What You'll Do
- Build and run the data pipelines that feed the fund: prices, volumes, fundamentals, and filings from market data providers (e.g., Polygon, LSEG) and SEC EDGAR.
- Build scrapers that collect earnings materials and investor relations documents from listed companies.
- Design and maintain the fund's data lake, so the investment team can query clean and reliable data.
- Build the tools behind the strategy: screenings, signal testing, backtests, and a portfolio simulator that accounts for real trading costs.
- Connect our systems to broker APIs for execution, reconciliation, and reporting.
- Use AI tools to sharpen analysis, productivity, and insights.
What You'll Need to Succeed
- Python and working knowledge of SQL.
- Experience building data pipelines, scrapers, or API integrations, from work, personal projects, or competitions.
- Comfort with data analysis: you know when a result is too good to be true.

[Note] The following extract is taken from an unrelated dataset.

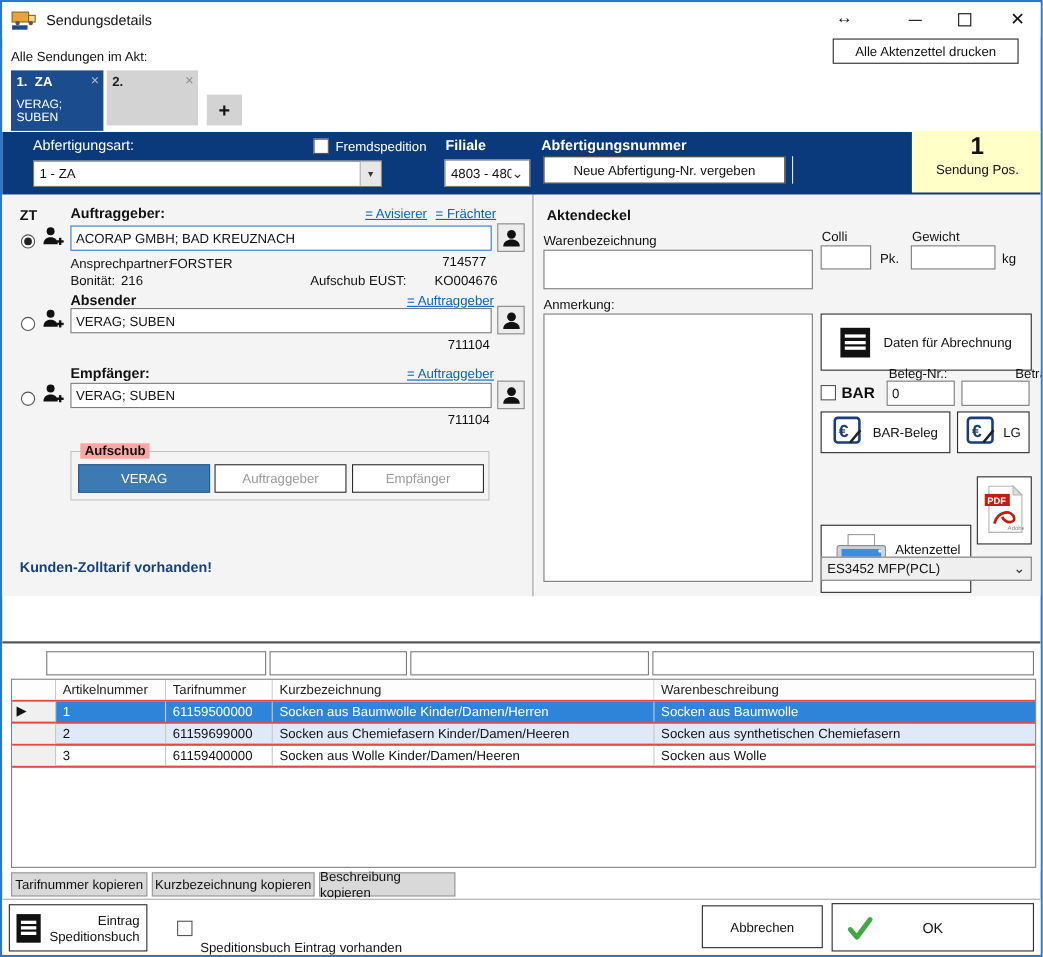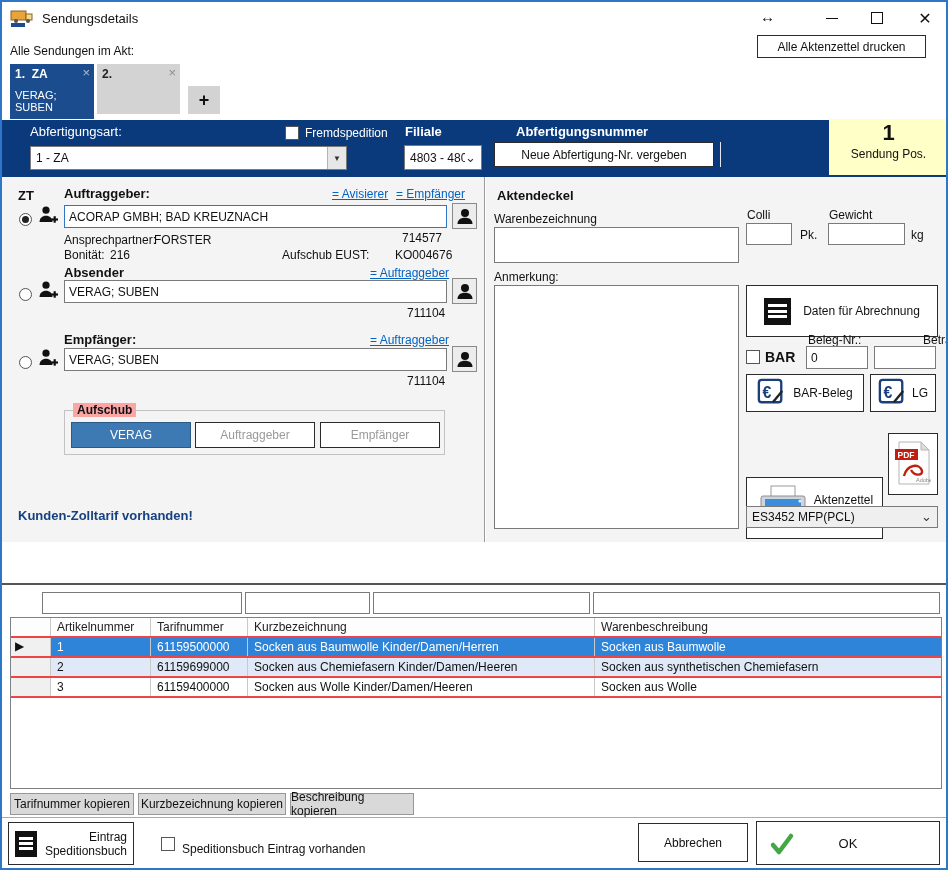"Abfertigungsnummer" span.abs { margin-left: 24px -> none }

- High agency: you take ownership and move things forward on your own.
- Adaptability and comfort in a fast-changing environment.
- Genuine interest in financial markets and in using AI in your daily workflow. You don't need market experience, you need curiosity to learn it fast.
- Upper-intermediate to advanced English.
Nice to Have
- Experience with cloud data stacks (e.g., AWS, GCP, BigQuery) and pipeline orchestration.
- Experience with financial or market data (tick data, fundamentals, filings).
- Backtesting or quant work: Kaggle competitions, trading bots, portfolio tools you built yourself.
- Experience at fintechs, funds, brokerages, or data-heavy companies.